- [Instructions for the task]: Only a slice of the listing below is wanted. Retype the lines from the one containing "(193, 233) none" through the one containing "(527, 489) none", exactly, both ends included.

- [Dataset]:
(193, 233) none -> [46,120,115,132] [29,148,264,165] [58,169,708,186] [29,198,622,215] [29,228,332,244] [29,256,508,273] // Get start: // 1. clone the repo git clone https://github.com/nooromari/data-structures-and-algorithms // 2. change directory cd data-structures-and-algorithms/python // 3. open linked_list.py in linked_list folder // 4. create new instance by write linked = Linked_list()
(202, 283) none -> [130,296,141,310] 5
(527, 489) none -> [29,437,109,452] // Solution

...

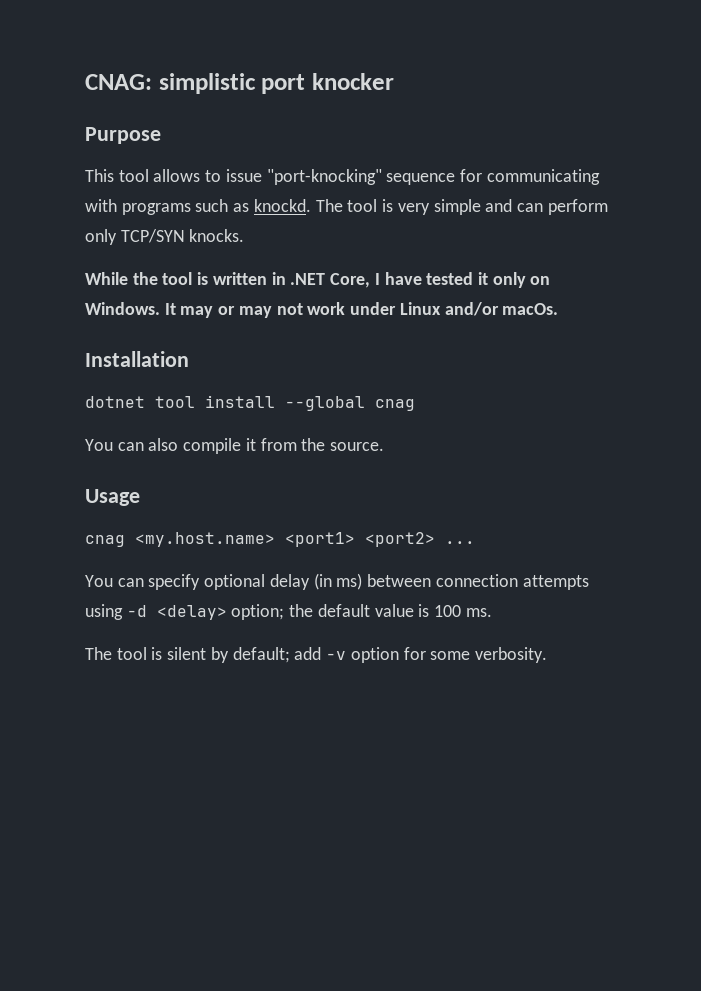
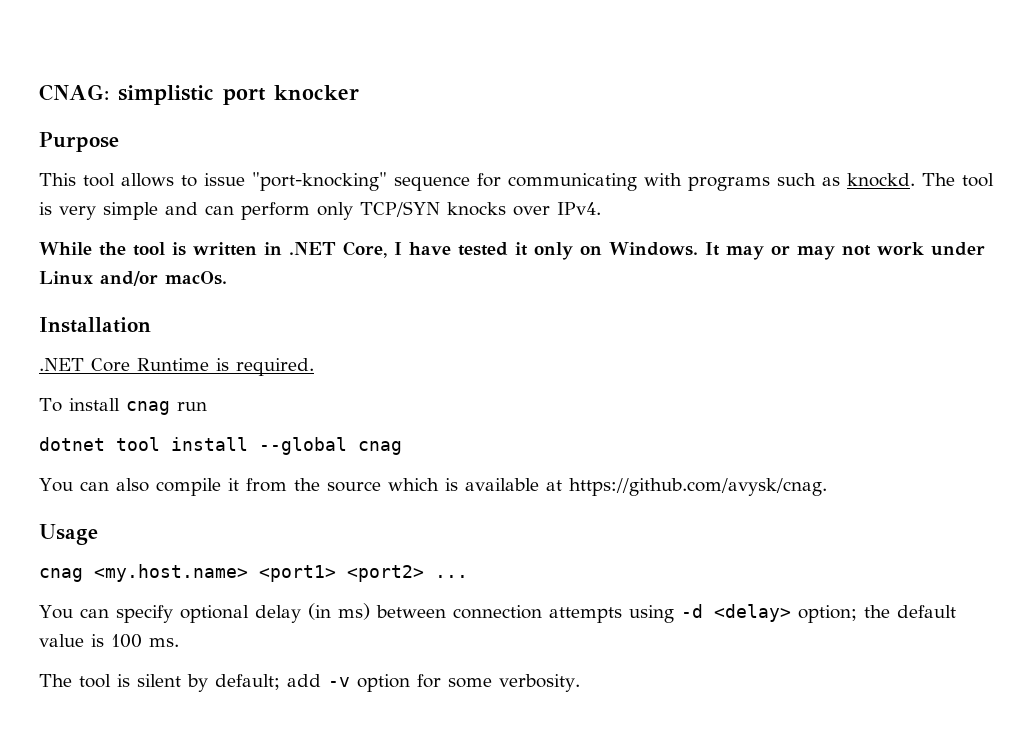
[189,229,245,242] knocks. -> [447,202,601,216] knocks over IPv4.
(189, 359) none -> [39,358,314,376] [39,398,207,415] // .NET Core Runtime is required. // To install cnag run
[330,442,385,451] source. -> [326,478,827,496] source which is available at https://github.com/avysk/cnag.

- [The completed task]:
(193, 233) none -> [46,120,115,132] [29,148,264,165] [58,169,708,186] [29,198,622,215] [29,228,332,244] [29,256,508,273] // Get start: // 1. clone the repo git clone https://github.com/nooromari/data-structures-and-algorithms // 2. change directory cd data-structures-and-algorithms/python // 3. open linked_list.py in linked_list folder // 4. create new instance by write linked = Linked_list()
(202, 283) none -> [130,296,141,310] 5
(527, 489) none -> [29,437,109,452] // Solution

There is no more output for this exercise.